Sample		Rbulk (Ω)	RGB (Ω)	RCT + SEI (Ω)
After 50th cycle	3 wt% CB	27.4	56.8	250.8
	5 wt% CB	33.9	56.0	286.8
	7 wt% CB	43.3	59.9	399.5

). Considering the analysis of the composite morphology from the SEM analysis in Figure 1, it was determined that an excessive amount of nano-sized conductive additives within the composite tended to be located between SE and cathode materials, leading to an increase in interfacial resistance. Additionally, an increase in the solid electrolyte interface layer, due to the side reactions between the CB and the solid electrolyte, was attributed to the interfacial resistance encompassed by R_CT+SEI.

To investigate the difference in cycling performance attributed to the increased interfacial resistance at the SE–cathode interface, the 0.5 C charge–discharge profiles were examined. Among the composites with 3 and 5 wt% CB, the cycle evaluation profiles appeared relatively similar (Figure 5a,b), whereas the composites fabricated with 7 wt% CB exhibited distinctive variations in the profile (Figure 5c). The composite with 7 wt% CB showed a distinguishably larger polarization at the initial point of discharge and exhibited larger overpotential during the cycling compared to those composites prepared with 3 or 5 wt% CB, as indicated by the long constant-voltage (CV) charge stage. This long CV stage is typically associated with large internal resistance, which can be attributed to electrical network or large ionic interfacial resistance [21,43]. This long CV state typically corresponds to a poor CE, as evidenced in Table S2, with 3 wt% CB, 5 wt% CB, and 7 wt% CB having average CEs of 95.95%, 96.15%, and 94.68%, respectively.
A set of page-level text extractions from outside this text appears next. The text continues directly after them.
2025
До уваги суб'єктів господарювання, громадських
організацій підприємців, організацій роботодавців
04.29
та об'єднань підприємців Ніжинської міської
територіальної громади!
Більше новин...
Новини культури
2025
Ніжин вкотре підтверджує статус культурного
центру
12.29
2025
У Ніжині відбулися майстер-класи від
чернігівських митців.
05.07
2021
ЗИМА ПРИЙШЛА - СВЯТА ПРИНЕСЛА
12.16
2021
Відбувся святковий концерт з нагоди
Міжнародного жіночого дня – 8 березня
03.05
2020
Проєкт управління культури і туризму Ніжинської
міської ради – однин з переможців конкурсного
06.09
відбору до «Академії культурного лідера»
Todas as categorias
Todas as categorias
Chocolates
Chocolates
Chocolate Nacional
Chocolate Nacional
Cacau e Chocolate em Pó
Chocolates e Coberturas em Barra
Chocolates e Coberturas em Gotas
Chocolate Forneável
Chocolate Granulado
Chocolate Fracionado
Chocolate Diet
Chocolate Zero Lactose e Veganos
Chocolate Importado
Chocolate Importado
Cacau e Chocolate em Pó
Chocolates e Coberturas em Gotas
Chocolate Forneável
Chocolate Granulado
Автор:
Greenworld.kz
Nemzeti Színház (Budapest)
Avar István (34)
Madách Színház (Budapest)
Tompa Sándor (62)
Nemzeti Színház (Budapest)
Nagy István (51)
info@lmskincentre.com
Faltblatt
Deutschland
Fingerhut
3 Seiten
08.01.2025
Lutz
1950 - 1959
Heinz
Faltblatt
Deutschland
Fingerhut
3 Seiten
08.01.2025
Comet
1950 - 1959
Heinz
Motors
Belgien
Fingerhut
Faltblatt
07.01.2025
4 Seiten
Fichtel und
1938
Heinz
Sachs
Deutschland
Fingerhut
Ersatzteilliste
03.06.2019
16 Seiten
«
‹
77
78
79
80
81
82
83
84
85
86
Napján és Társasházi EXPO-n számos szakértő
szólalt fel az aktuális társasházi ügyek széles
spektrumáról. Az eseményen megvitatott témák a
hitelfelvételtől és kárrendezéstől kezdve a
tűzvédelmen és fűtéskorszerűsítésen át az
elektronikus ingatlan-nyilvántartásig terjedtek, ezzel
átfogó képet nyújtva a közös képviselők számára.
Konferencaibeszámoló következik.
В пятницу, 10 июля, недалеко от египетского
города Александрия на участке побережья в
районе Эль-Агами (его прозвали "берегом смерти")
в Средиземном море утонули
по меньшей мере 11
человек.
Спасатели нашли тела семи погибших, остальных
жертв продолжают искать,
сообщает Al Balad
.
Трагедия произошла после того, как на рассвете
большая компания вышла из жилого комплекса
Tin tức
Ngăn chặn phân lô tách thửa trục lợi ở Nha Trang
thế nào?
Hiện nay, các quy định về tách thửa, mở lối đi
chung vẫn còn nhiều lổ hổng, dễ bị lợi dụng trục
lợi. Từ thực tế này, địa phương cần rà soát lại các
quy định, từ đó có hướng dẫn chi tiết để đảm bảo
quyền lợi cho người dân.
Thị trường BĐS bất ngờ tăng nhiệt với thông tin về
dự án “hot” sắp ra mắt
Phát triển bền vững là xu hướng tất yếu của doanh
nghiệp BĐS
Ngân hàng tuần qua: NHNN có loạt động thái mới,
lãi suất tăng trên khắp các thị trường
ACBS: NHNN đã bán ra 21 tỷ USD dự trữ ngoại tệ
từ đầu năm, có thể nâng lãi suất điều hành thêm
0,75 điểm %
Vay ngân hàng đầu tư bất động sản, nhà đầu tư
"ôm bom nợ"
Additionally, the IR drop exhibited at the point of discharge can also be a significant indicator of increased internal resistance in the charged state [44,45]. Since the 7 wt% CB cell had the most conductive additive present in the cathode composite, it is unlikely that this would have occurred due to a large electrical resistance, so it is more likely that this could be attributed to ionic resistance arising from the distribution of the CB and the degraded solid electrolyte. The increased interfacial resistance caused by the positioning of CB between the SE and cathode materials evidently accelerated cell degradation, particularly at the higher C-rate where ionic conductivity becomes a major limitation [46].

4. Conclusions

In conclusion, this study examined the distribution of a nano-sized conductive material, CB, within the ASSLB cathode composite and assessed the electrochemical performance by altering the CB ratio in the composite. Composites with 3, 5, and 7 wt% of CB were considered, along with 70%, 68%, and 66% of the cathode materials, respectively. In all cases, the total weight percentage of the conductive materials and cathode materials remained at 73%, with the remaining 27% was composed of solid electrolyte. The results of electrochemical analysis indicated that composites with 3% and 5% CB exhibited similar electrochemical performance. However, the composite containing 7% CB exhibited a noticeable decline in cycle stability over 50 cycles. Although the increase in CB content, in the case of the composite with 7 wt% CB, led to enhanced electrical conductivity in the composite, it also resulted in a higher quantity of CB situated between the SE and cathode active materials, thereby increasing the interfacial resistance at the SE–cathode interface (Figure 6 and Figure S4). As a result, significant overpotential and polarization were observed during the 50-cycle charge–discharge process. These findings suggest that an excessive amount of nano-sized CB conductive material can affect the interfacial resistance between the SE and cathode active material, ultimately leading to a decrease in electrical performance.